Can you confirm this or do you have other suggestions ?

Thanks for your support

Sorry for the slow reply. I have been out this past week on holiday.

Your description of the problem sounds correct to me.

Your solution makes sense to me, but I’m just another set of eyes.
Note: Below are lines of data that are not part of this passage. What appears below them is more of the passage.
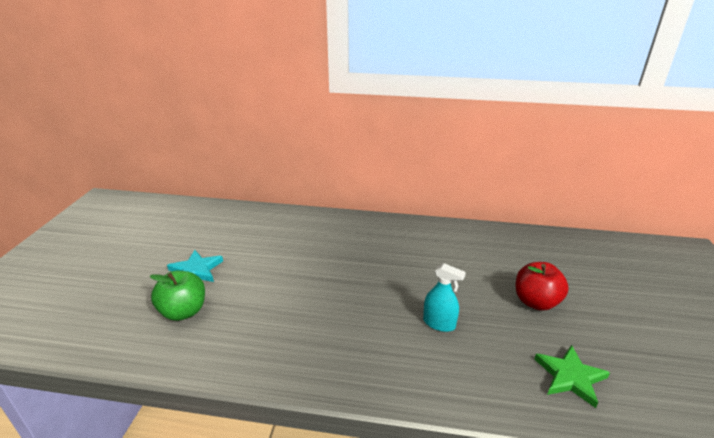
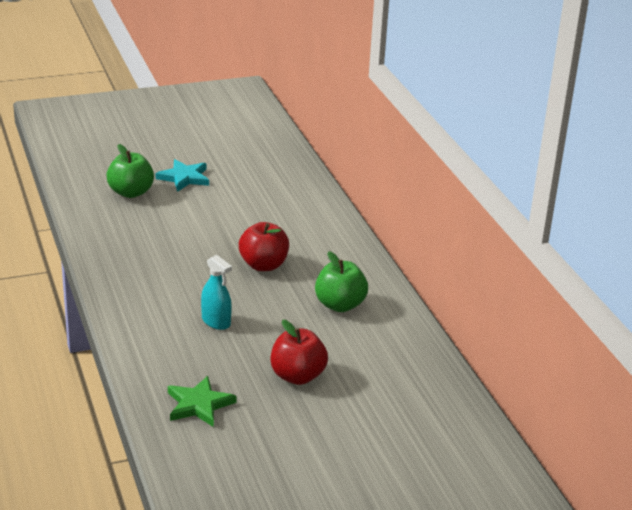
camera: 60 degrees right, 0 degrees up
turquoise spray bottle [423,263,466,332] -> turquoise spray bottle turned 45 degrees counterclockwise [201,255,232,330]
none -> red apple [239,222,289,271]
none -> green apple [315,251,368,312]

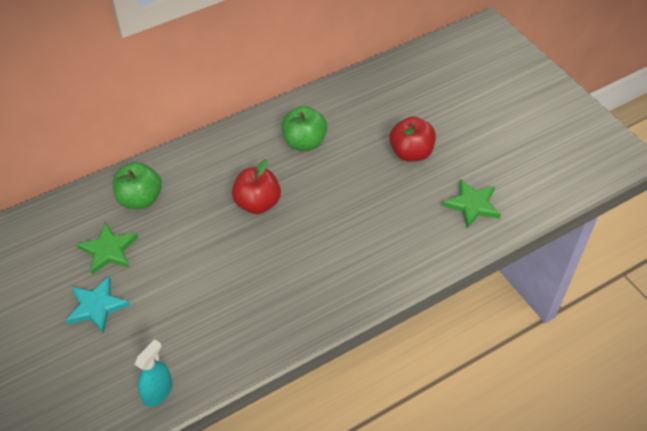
camera: 100 degrees left, 20 degrees up
green apple [107,144,154,198] -> green apple moved to [113,162,162,209]
turquoise spray bottle [201,255,232,330] -> turquoise spray bottle moved to [135,339,172,407]
none -> green star [77,222,138,275]

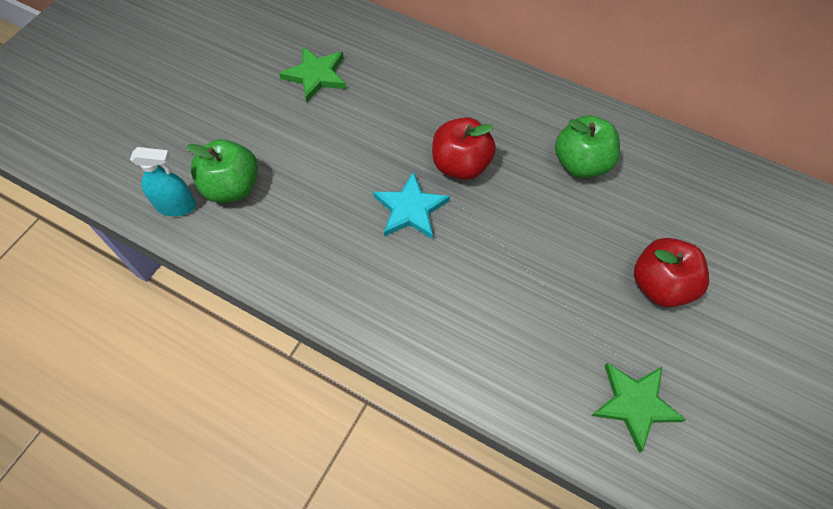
camera: 60 degrees right, 10 degrees up
turquoise star [65,276,130,334] -> turquoise star moved to [373,171,450,239]
green apple [113,162,162,209] -> green apple moved to [187,139,258,203]

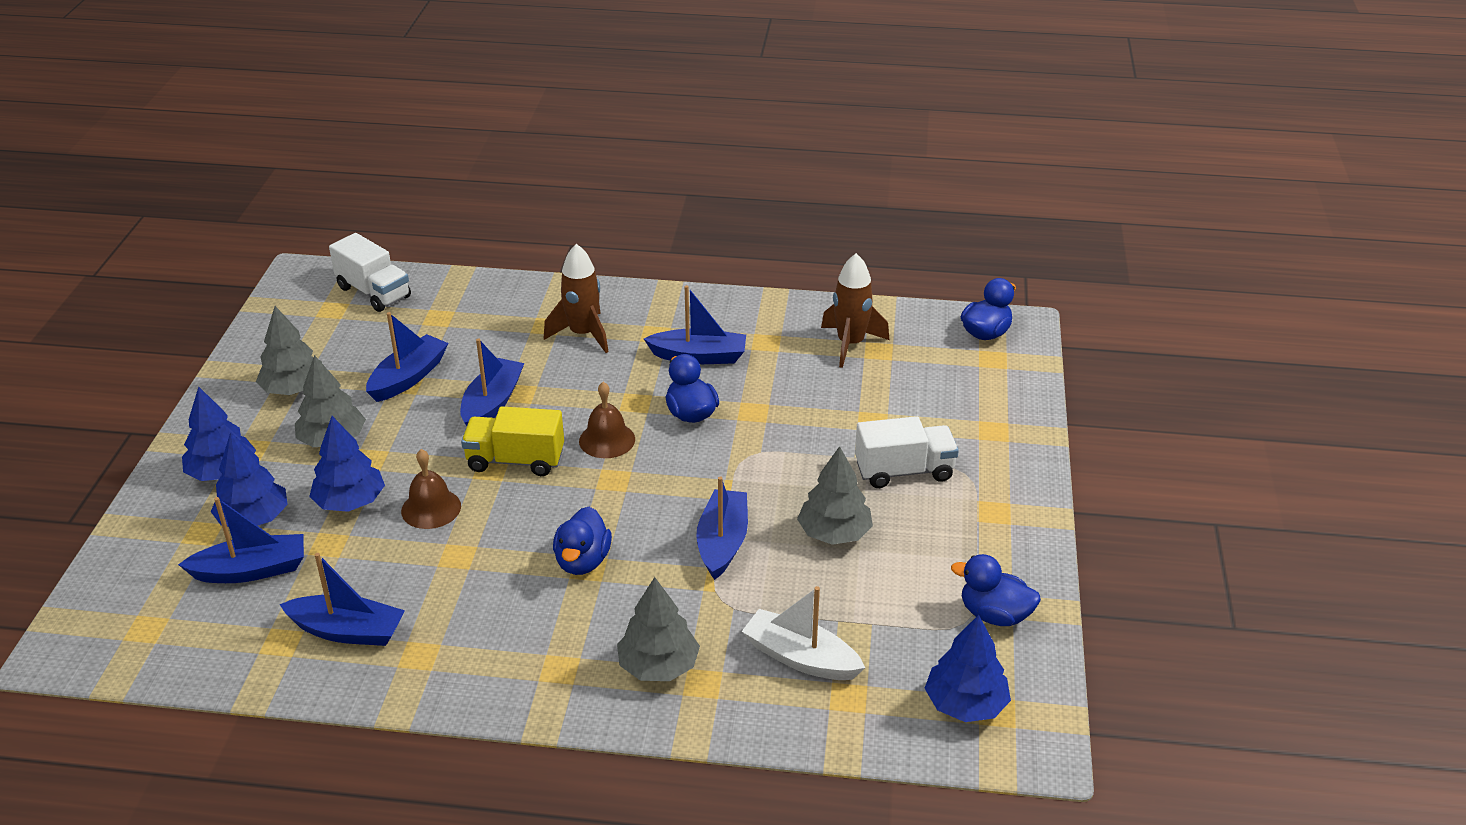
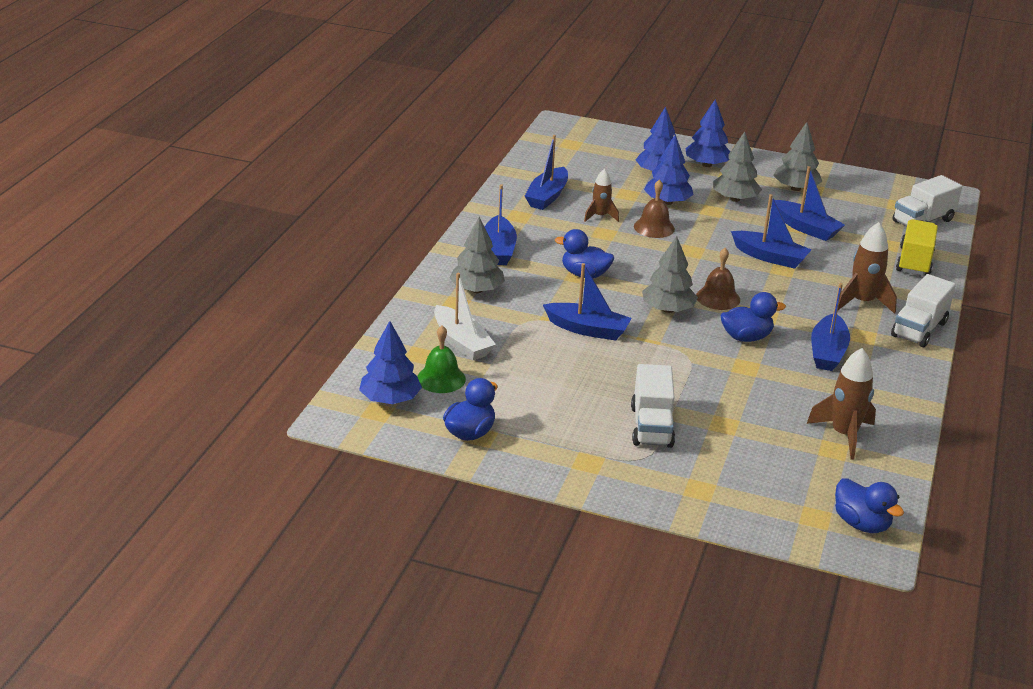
camera: 100 degrees right, 5 degrees down
blue boat [178,497,304,583] -> blue boat moved to [485,184,517,265]
yellow truck [461,407,564,476] -> yellow truck moved to [896,219,938,276]
white boat [742,586,865,680] -> white boat turned 105 degrees clockwise [434,273,496,360]
grey tree [797,446,873,545] -> grey tree moved to [642,236,698,313]
none -> green bell [417,325,466,393]
none -> brown rocket [584,169,619,222]
none -> white truck [891,274,956,347]

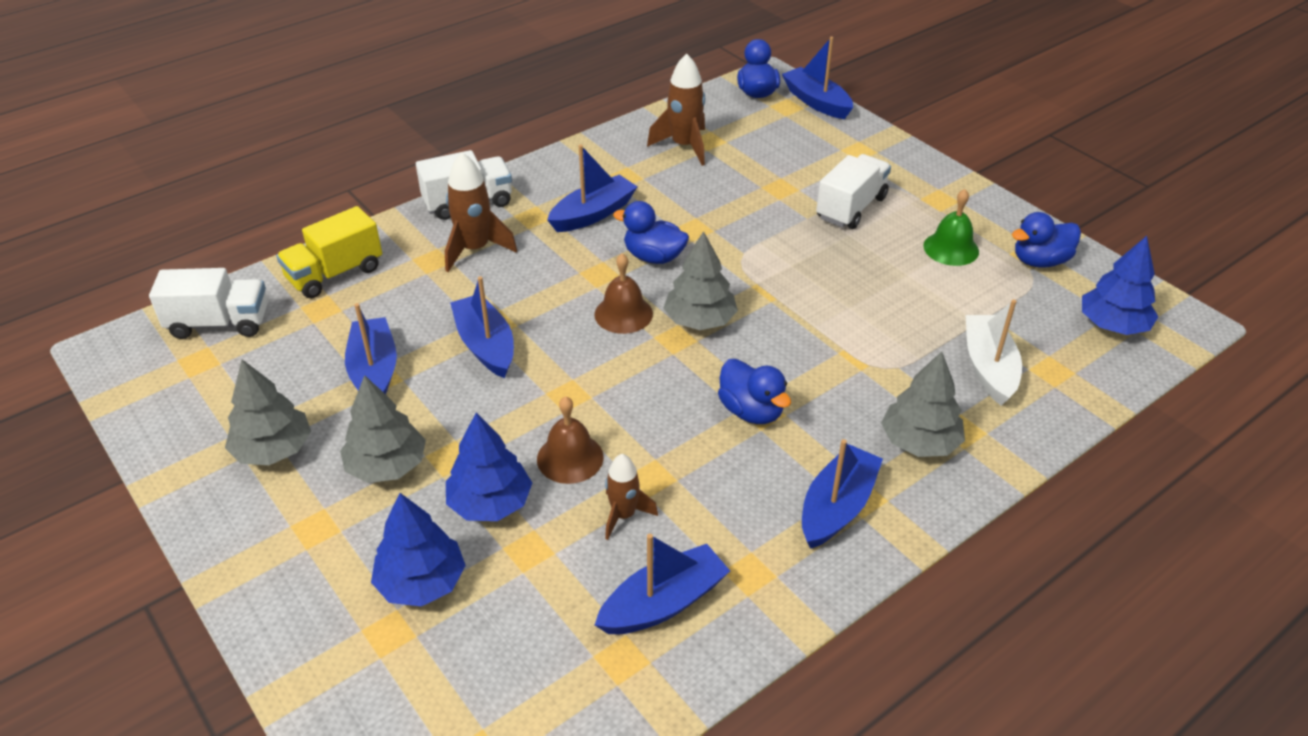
camera: 145 degrees left, 10 degrees up
green bell [417,325,466,393] -> green bell moved to [923,189,979,266]
blue boat [543,263,632,341] -> blue boat moved to [782,37,853,119]
blue tree [686,99,730,167] -> none

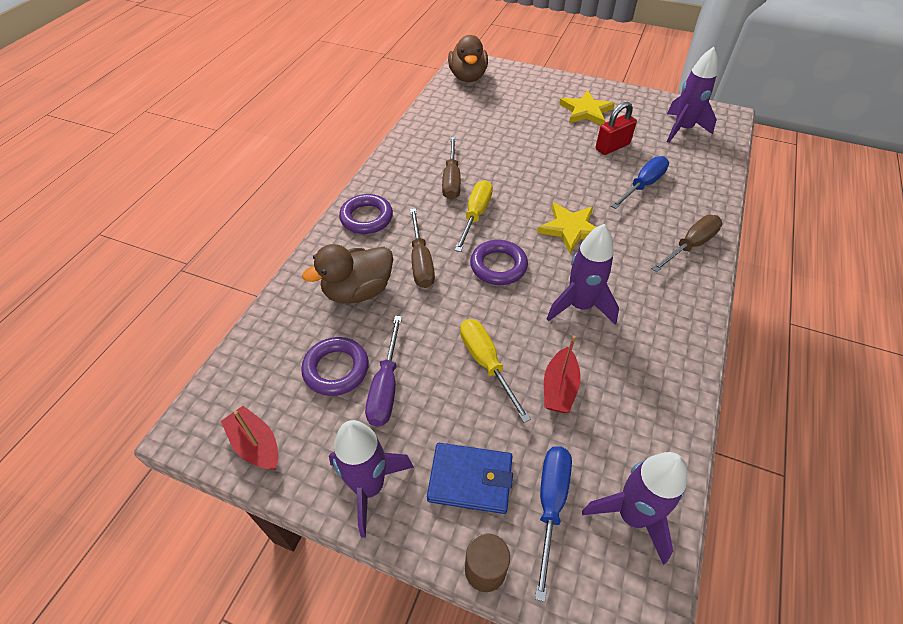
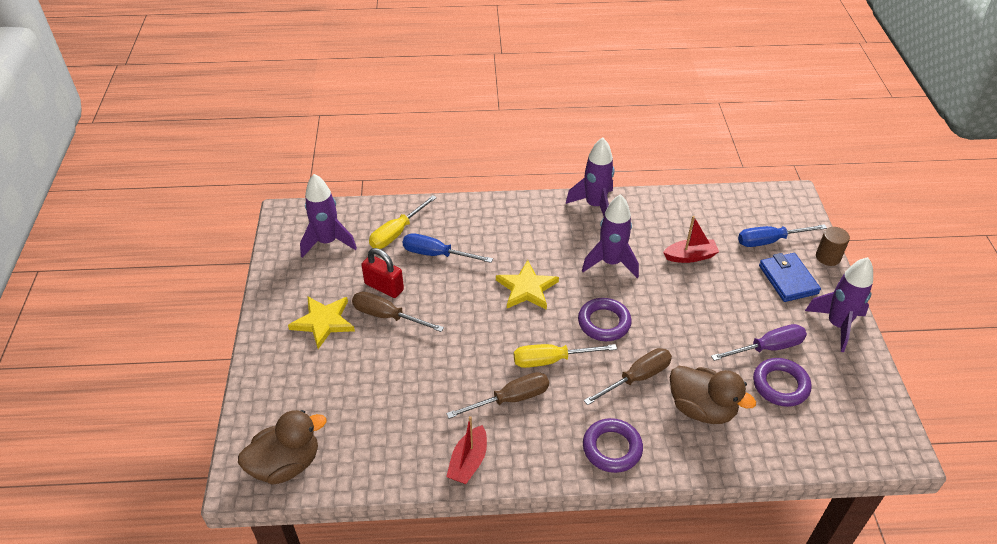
camera: 115 degrees left, 5 degrees down
red boat [221,406,279,470] -> red boat moved to [446,416,487,484]
yellow screwdriver [460,319,531,423] -> yellow screwdriver moved to [369,195,437,249]
purple rocket [582,452,687,565] -> purple rocket moved to [566,137,614,216]
brown screwdriver [651,215,723,272] -> brown screwdriver moved to [352,291,444,332]

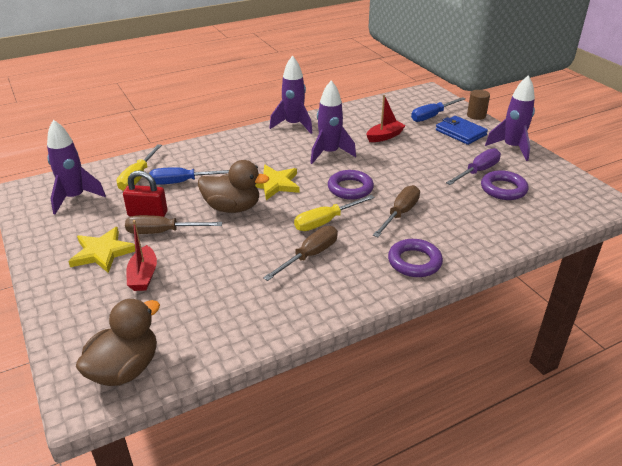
camera: 25 degrees left, 10 degrees down
red boat [446,416,487,484] -> red boat moved to [126,220,157,291]
brown duck [670,366,756,424] -> brown duck moved to [198,160,269,213]

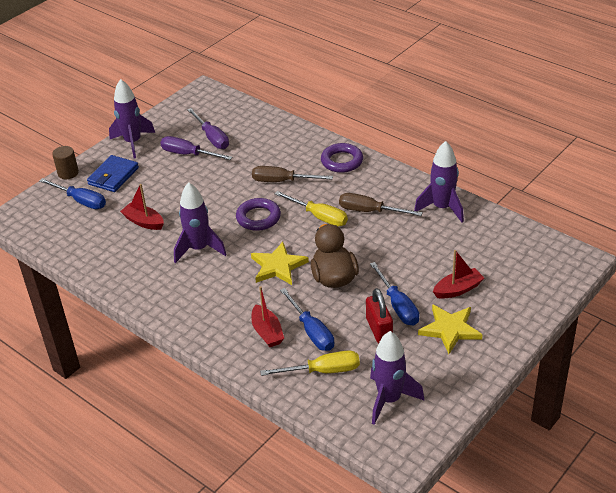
camera: 110 degrees left, 5 degrees up
brown duck [76,299,160,386] -> none
brown screwdriver [125,215,222,234] -> blue screwdriver [370,262,419,326]
purple rocket [270,55,313,134] -> purple rocket moved to [414,141,464,222]
purple ring [481,170,529,200] -> purple screwdriver [187,108,229,149]
none -> red boat [251,286,284,347]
I have not done this type of character set correction before.

Keep a backup and let us know here if it works!

Here is the solution for this problem:

Situation: old latin1 database from mysql 5.xx

Need: everything in utf-8 to avoid problems with utf-8 characters in
reviews etc. (mariadb 10.2.xx):

Suggested procedure…

  1. Dump database using mysqldump, wit utf8 as default character set.
  2. use sed to massage remaining charset settings into utf8
  3. drop database
  4. recreate database with charset=utf8;
  5. SET NAMES to utf8
  6. restore massaged dump (source)

mysqldump -u root -p -c -e --default-character-set=utf8
–single-transaction --skip-set-charset --add-drop-database -B
DATA_BASE_NAME > DATA_BASE_NAME.sql

sed ‘s/DEFAULT CHARACTER SET latin1/DEFAULT CHARACTER SET utf8 COLLATE
utf8_general_ci/’ < DATA_BASE_NAME.sql | sed ‘s/DEFAULT
CHARSET=latin1/DEFAULT CHARSET=utf8/’ > DATA_BASE_NAME_converted.sql

to check what sed did:
diff DATA_BASE_NAME.sql DATA_BASE_NAME_converted.sql

mysql -u root -p

drop database DATA_BASE_NAME;
create database DATA_BASE_NAME charset=utf8;
use DATA_BASE_NAME;
SET NAMES ‘utf8’;
source DATA_BASE_NAME_converted.sql
quit;

Adjust settings of ojs’ config.inc.php accordingly:
client_charset = utf-8
connection_charset = utf-8
database_charset = utf-8
charset_normalization = On

Good luck
Andreas

Great job, @ndaustue! Thanks for the detailed update.

I wonder why there would have been DEFAULT CHARACTER SET commands still specifying latin1 in the dumpfile if the mysqldump --default-character-set option actually performs any character recoding. That seems odd.